Radio Programming Software...
It’s 2021.
Why does your radio programming software require a windows physical host?
Seriously.
I have to keep two computers (which, alternates between a Thinkbook and a Thinkpad X220T, depending on the radio), that just run Windows 10, and then deal with the maintenance and insanity of that.
Windows isn’t my daily driver. OSX (for work) and Linux (for personal stuff) is. It’s not like I can really just throw my Windows image into a VM and run it that way (looking at you, TYT).
I’m the first person to tell someone that I’m not a windows admin. Never have been, never really will be.

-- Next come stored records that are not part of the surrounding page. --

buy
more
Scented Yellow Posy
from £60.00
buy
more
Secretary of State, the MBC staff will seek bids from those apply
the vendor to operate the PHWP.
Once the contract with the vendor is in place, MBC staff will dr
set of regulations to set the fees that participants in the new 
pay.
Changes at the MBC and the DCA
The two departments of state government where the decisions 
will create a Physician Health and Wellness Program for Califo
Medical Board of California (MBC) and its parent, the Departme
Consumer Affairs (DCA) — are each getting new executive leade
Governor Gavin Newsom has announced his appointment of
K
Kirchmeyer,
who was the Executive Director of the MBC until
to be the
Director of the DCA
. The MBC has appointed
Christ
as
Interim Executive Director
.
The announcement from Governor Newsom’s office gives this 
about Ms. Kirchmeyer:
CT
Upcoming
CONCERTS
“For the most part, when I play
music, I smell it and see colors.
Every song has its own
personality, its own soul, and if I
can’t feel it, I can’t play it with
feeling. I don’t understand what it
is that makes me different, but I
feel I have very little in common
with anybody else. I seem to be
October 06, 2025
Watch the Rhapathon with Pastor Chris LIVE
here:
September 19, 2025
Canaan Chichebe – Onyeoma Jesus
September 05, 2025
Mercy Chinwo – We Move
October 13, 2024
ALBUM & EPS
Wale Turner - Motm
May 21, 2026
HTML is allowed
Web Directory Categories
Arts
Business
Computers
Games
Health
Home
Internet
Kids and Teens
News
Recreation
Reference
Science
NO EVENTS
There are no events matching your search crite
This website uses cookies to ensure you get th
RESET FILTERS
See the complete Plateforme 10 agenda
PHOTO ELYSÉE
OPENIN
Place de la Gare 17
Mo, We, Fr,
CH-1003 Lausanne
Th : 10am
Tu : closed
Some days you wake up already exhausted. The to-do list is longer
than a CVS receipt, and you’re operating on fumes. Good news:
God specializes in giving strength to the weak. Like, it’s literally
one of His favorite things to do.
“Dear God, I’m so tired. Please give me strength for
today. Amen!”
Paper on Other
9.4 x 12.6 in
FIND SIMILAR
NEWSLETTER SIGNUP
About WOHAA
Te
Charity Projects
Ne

I don’t want to turn on my laptop only to get a warning that my OS is out of date and be pushed down a 4GB image to run some piece of crap software that then requires its own update (or even better yet, has a server requirement that is no longer spinning, or, requires an iButton in order to really use)…yet, this is what I’m in for.
I’ve built a WinPE image that has the CPS software for my TYT/Anytone radios, but, I also need to install my “professional radio CPS” software in it as well, and, with the licensing that Kenwood uses for their CPS (admittedly, it also handles enablement for their radios, so I get why they do it, I’m just not happy about it), it means that I won’t be able to include that into my WinPE image…so, I’ll still need to have a laptop to run it (vs creating a WinPE image that I can turn into a Bootable ISO image and just running it on my USB stick when I need it)…which really defeats the purpose of working on it.
Yes, I realize I’m being a grumpy asshole about this…but, honestly, I just want to enjoy radio, not fight my laptops over it. (and before you ask, Chirp only works on the radios that I probably won’t really use – I do like DMR, and, let’s be honest: building your own codeplugs is an art of itself).